--- start Information supplied ---

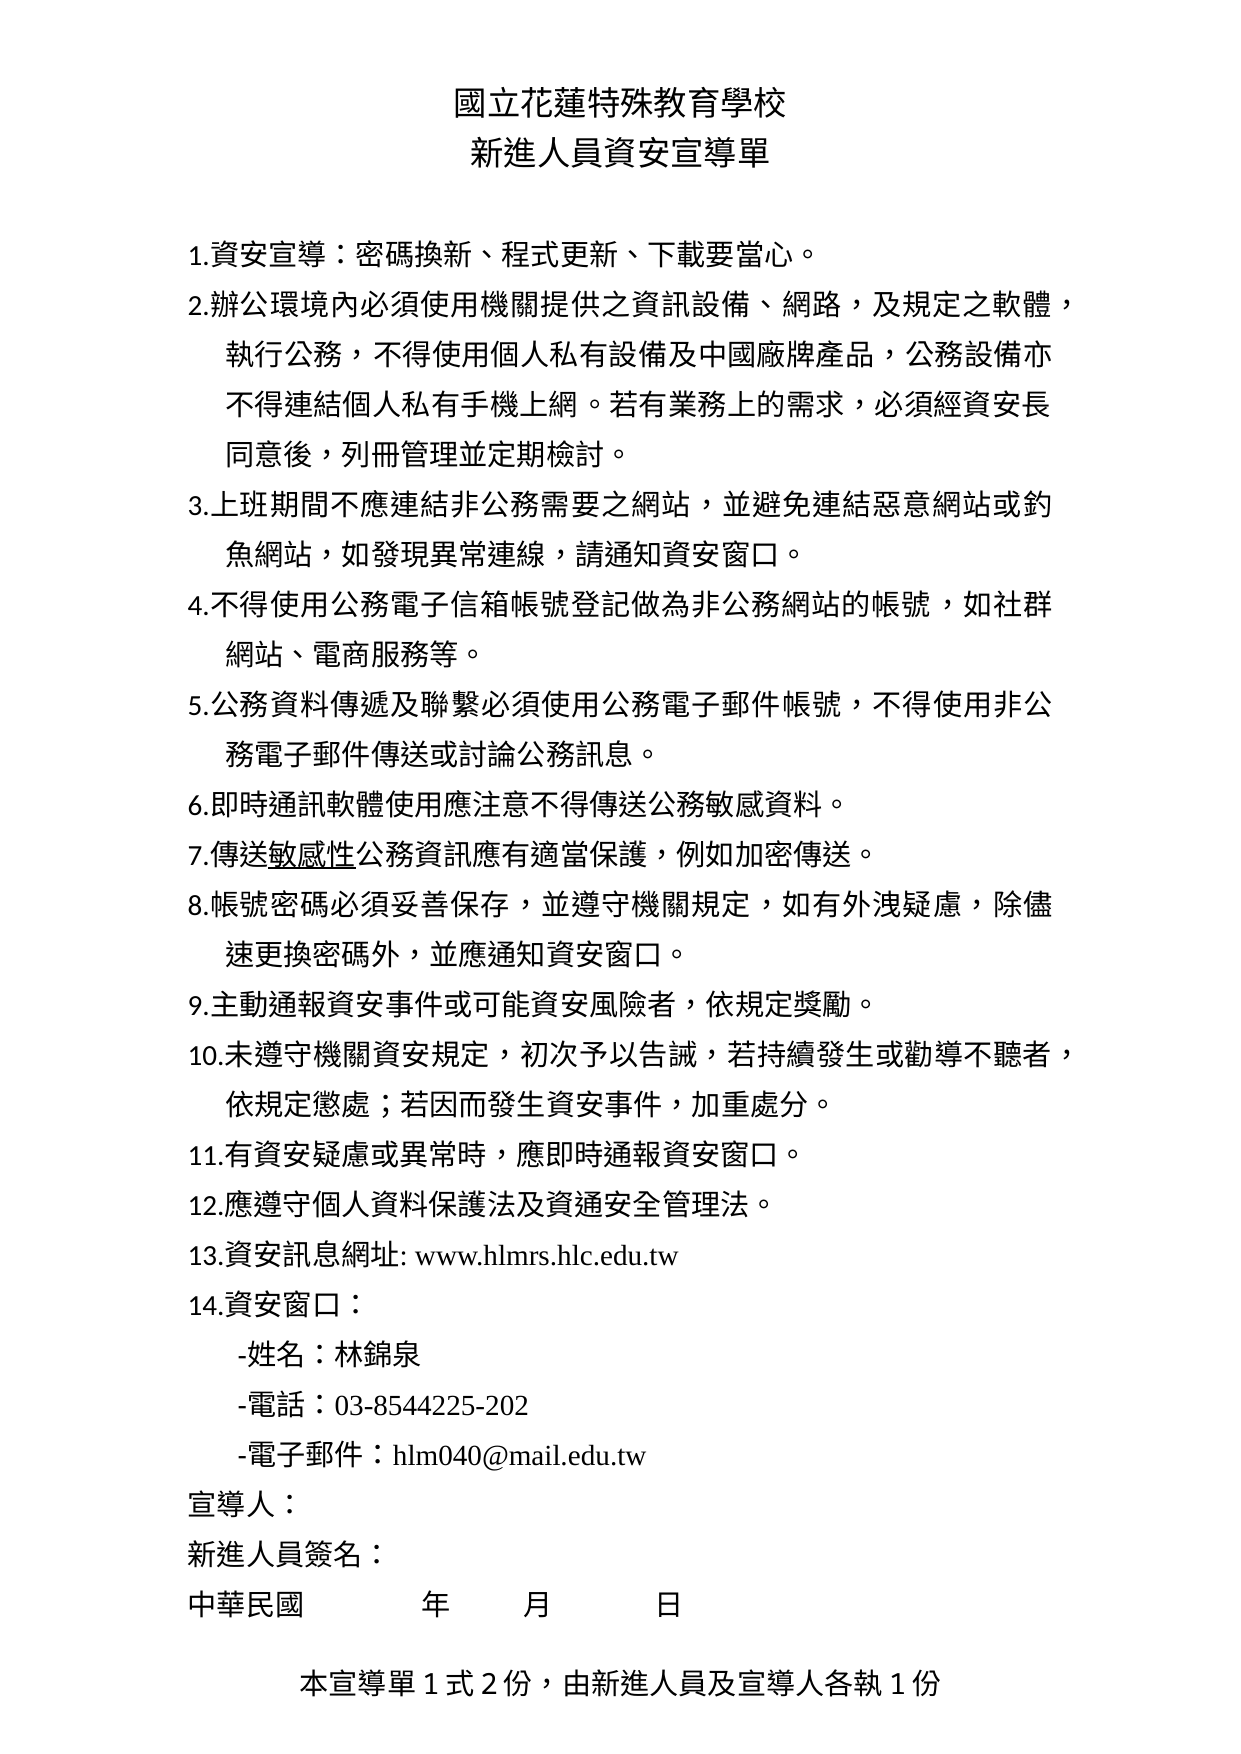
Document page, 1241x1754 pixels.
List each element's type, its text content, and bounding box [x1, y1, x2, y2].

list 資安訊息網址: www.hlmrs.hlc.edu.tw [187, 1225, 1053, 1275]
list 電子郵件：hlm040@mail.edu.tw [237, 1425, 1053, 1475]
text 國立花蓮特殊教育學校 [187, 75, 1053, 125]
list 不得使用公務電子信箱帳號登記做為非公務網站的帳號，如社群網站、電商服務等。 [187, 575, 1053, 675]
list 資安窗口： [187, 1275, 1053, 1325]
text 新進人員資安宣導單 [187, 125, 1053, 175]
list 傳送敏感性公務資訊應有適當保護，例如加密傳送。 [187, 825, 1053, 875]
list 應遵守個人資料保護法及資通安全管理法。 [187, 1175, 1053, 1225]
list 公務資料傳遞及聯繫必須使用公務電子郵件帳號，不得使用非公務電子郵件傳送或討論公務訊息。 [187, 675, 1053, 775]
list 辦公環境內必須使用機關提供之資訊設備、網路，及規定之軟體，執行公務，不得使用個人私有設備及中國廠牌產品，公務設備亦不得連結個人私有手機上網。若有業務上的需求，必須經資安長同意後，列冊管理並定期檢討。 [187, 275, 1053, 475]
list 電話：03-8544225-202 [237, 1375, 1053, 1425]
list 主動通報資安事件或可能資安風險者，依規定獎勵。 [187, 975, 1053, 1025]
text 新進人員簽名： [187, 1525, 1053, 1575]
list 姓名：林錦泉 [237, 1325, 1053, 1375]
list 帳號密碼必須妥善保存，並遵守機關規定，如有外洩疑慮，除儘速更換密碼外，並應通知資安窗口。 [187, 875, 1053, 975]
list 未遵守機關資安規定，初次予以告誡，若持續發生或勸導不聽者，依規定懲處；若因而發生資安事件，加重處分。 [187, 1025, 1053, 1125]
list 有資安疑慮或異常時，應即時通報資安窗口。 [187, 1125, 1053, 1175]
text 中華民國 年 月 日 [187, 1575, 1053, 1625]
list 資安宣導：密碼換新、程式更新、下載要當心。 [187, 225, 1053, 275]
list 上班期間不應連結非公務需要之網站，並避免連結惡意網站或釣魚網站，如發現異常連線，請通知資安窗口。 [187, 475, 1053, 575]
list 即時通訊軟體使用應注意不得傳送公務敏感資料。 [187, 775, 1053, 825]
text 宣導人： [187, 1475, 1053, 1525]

--- end Information supplied ---
--- start Information supplied ---

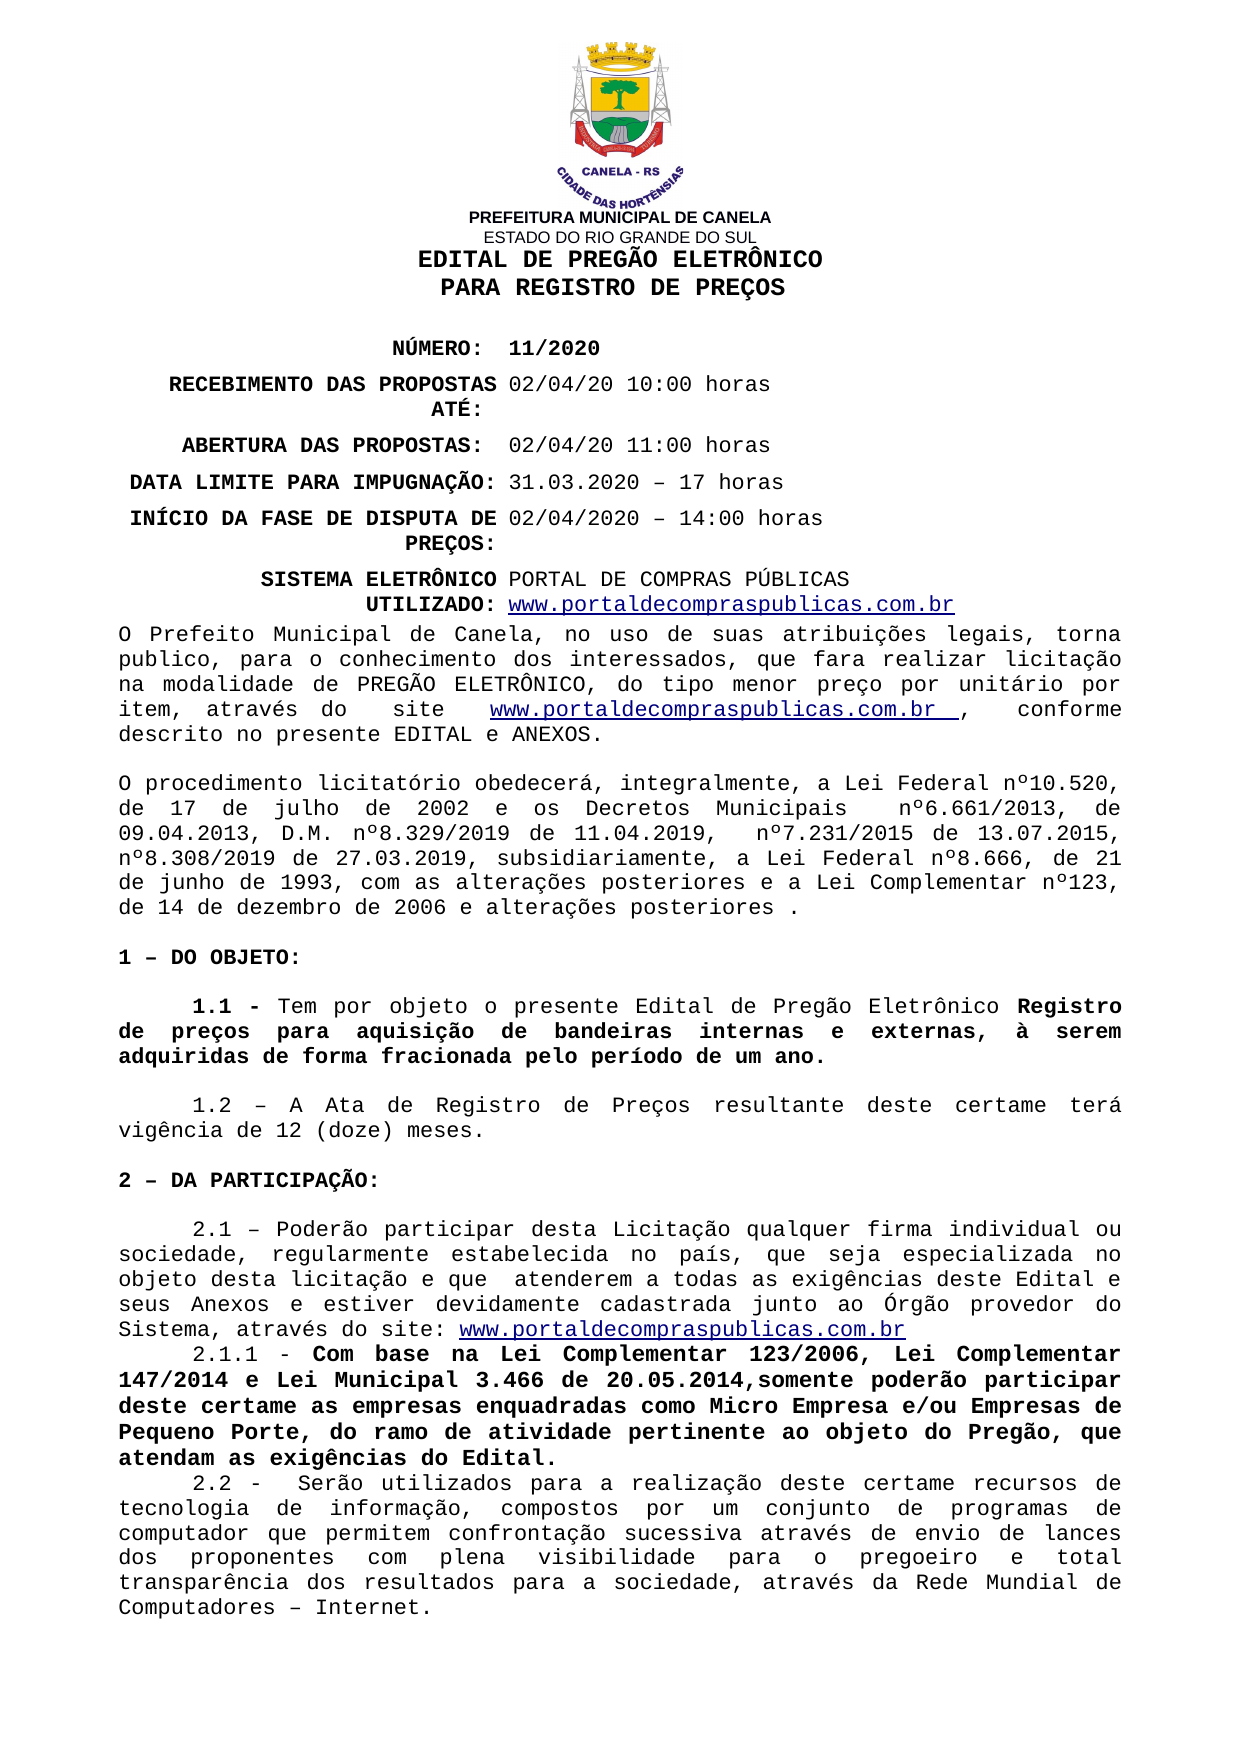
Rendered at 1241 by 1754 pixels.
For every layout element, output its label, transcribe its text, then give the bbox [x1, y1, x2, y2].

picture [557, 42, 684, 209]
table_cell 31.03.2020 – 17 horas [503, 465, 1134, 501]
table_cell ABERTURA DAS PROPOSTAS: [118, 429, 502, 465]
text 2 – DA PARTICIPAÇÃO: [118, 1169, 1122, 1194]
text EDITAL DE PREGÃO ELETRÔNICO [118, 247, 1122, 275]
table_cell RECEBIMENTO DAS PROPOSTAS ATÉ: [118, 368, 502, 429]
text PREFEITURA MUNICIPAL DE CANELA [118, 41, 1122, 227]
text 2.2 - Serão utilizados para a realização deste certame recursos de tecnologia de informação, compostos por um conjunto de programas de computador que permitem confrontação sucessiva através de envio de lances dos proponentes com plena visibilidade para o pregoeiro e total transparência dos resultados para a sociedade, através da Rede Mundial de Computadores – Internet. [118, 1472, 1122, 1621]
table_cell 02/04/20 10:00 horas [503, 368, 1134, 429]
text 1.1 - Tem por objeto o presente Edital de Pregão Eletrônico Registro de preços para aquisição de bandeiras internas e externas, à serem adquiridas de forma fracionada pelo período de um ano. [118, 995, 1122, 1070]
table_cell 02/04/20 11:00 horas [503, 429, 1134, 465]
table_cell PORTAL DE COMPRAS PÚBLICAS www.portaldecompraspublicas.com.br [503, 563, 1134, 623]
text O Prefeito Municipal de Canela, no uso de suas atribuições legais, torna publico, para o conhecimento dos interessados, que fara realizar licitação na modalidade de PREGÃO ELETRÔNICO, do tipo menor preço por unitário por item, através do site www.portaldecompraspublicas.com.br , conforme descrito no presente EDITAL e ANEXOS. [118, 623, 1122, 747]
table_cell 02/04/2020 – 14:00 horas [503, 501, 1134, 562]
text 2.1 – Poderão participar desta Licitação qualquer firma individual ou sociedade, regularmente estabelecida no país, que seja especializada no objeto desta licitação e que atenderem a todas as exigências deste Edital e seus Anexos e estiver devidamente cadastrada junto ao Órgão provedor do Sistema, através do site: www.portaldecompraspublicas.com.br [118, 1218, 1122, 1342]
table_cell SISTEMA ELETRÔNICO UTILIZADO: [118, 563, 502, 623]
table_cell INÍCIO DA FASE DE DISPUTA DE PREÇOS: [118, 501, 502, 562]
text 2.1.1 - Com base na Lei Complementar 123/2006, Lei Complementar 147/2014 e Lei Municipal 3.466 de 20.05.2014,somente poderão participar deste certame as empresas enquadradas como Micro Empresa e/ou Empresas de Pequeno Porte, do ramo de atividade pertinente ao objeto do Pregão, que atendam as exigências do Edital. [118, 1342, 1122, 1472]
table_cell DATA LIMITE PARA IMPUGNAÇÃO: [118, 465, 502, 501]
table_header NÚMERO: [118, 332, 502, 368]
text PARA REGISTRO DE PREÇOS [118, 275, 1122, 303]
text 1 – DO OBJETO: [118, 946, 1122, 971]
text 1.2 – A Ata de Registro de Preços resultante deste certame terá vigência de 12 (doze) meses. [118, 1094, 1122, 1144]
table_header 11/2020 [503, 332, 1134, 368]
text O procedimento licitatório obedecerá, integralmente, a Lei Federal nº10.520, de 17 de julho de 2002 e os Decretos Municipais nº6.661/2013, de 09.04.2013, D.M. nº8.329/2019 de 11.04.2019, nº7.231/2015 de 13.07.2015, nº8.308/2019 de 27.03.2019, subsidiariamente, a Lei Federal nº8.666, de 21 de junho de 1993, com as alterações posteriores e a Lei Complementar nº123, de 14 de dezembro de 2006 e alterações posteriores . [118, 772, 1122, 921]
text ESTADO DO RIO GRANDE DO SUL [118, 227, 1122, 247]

--- end Information supplied ---

Repeat the lines of the listing from the one holding "Document page, 1241x1754 pixels." through the one holding "List each element's", including both.

=== Completed exercise ===
Document page, 1241x1754 pixels.
List each element's type, its text content, and bounding box [x1, y1, x2, y2].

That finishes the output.